**What the task asks:**
Once you find the line containing "(артикул 9M87S101)" in the data below, copy it and each following line exactly, up to and including the line containing "Европа плюс 103.3FM", and nothing else.

Collected data
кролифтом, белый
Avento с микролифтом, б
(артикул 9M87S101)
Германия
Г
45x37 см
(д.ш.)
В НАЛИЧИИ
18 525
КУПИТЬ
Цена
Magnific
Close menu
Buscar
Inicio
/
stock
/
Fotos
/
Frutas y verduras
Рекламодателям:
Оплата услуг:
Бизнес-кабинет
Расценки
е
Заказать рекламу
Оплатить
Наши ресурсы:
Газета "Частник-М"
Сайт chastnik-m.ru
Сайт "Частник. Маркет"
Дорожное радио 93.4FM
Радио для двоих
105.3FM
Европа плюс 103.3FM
==
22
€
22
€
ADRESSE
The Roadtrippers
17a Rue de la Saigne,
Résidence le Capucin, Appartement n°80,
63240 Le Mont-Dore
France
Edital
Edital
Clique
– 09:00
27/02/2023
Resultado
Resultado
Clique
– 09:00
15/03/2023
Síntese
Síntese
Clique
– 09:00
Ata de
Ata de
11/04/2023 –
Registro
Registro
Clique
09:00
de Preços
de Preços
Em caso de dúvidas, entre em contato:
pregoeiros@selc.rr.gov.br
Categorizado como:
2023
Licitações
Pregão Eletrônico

**Completed exercise:**
(артикул 9M87S101)
Германия
Г
45x37 см
(д.ш.)
В НАЛИЧИИ
18 525
КУПИТЬ
Цена
Magnific
Close menu
Buscar
Inicio
/
stock
/
Fotos
/
Frutas y verduras
Рекламодателям:
Оплата услуг:
Бизнес-кабинет
Расценки
е
Заказать рекламу
Оплатить
Наши ресурсы:
Газета "Частник-М"
Сайт chastnik-m.ru
Сайт "Частник. Маркет"
Дорожное радио 93.4FM
Радио для двоих
105.3FM
Европа плюс 103.3FM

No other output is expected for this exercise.